>> begin Extract

We explore the approach of integrating the visual data (RGB images) with the IR data (thermal images) to envision a comprehensive detection system that produces consistent detections irrespective of ambient lighting. The two modalities have different distributions but still share similar semantic information of the instances. Existing works which fuse both these modalities to learn a single representation from two considerably different distributions lead to sub-optimal solutions. We, therefore, propose a Multimodal-Collaborative (MMC) framework that collaboratively trains two networks, one for each modality, thereby allowing the flexibility in learning optimal features of its own while also incorporating the complementary knowledge of the other. We further add an auxiliary reconstruction loss to encourage the networks to exhaustively explore the input space and disentangle the texture and semantic information to learn robust representations that help in better generalization.
In summary, our contributions are as follows:
We propose a MultiModal-Collaborative (MMC) approach for leveraging Thermal data along with RGB data for improving the generalization of detectors across varying illumination and weather conditions.
We show that MMC not only provides consistent improvement in accuracy during day and night but also improves the robustness to natural corruptions as well as targeted adversarial attacks.
We provide a holistic view of both merits and limitations of the solution that can help the community in making an informed decision based on the application requirements.
2 Related Work
Thermal imaging domain has been explored by few prior works and Miethig et al. Miethig et al. (2019) show some of the AD fails in the past years and explore the option of leveraging thermal images to supplement the existing detection systems. Their work concentrates on introducing and comparing pedestrians, cars, and cycles in various weather and lighting conditions, in images captured by visual and IR cameras. They conclude that thermal imaging cannot be a standalone solution but can provide valuable information in certain environments when other sensors perform sub-optimally. Detection in thermal spectrum slowly gained traction in real world detection applications and Krišto et al. Krišto et al. (2020)

>> end Extract
>> begin Record list

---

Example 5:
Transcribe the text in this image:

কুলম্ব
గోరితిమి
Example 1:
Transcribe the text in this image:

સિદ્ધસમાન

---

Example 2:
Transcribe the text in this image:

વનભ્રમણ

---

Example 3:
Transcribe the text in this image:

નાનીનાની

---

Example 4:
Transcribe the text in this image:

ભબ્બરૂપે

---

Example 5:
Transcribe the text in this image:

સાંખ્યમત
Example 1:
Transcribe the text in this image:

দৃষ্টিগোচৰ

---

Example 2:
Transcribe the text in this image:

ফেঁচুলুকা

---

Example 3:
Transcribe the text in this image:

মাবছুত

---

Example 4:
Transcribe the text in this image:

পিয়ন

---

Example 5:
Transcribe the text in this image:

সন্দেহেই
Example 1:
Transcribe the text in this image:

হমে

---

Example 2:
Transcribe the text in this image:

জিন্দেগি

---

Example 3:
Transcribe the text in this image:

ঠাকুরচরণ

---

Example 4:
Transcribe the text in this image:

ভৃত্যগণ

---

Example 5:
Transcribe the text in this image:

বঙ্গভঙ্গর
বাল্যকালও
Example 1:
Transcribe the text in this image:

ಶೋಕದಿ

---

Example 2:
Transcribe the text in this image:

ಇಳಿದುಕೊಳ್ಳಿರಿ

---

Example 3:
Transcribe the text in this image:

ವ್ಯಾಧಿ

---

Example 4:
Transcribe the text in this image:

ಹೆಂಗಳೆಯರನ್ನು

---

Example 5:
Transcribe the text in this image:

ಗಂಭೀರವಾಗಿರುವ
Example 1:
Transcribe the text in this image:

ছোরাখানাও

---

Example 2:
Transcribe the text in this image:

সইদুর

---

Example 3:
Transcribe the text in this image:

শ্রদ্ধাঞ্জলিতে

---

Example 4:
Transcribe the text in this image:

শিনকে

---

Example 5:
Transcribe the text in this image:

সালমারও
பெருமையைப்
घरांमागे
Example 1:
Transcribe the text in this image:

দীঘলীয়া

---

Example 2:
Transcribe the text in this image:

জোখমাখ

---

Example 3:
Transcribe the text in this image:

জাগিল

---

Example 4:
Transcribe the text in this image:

>> end Record list

» **Direction**: Reproduce the part of the RGB-thermal detection text starting at "In summary, our" and ending after "and weather conditions.", word for word.

» **Output of the task**:
In summary, our contributions are as follows:
We propose a MultiModal-Collaborative (MMC) approach for leveraging Thermal data along with RGB data for improving the generalization of detectors across varying illumination and weather conditions.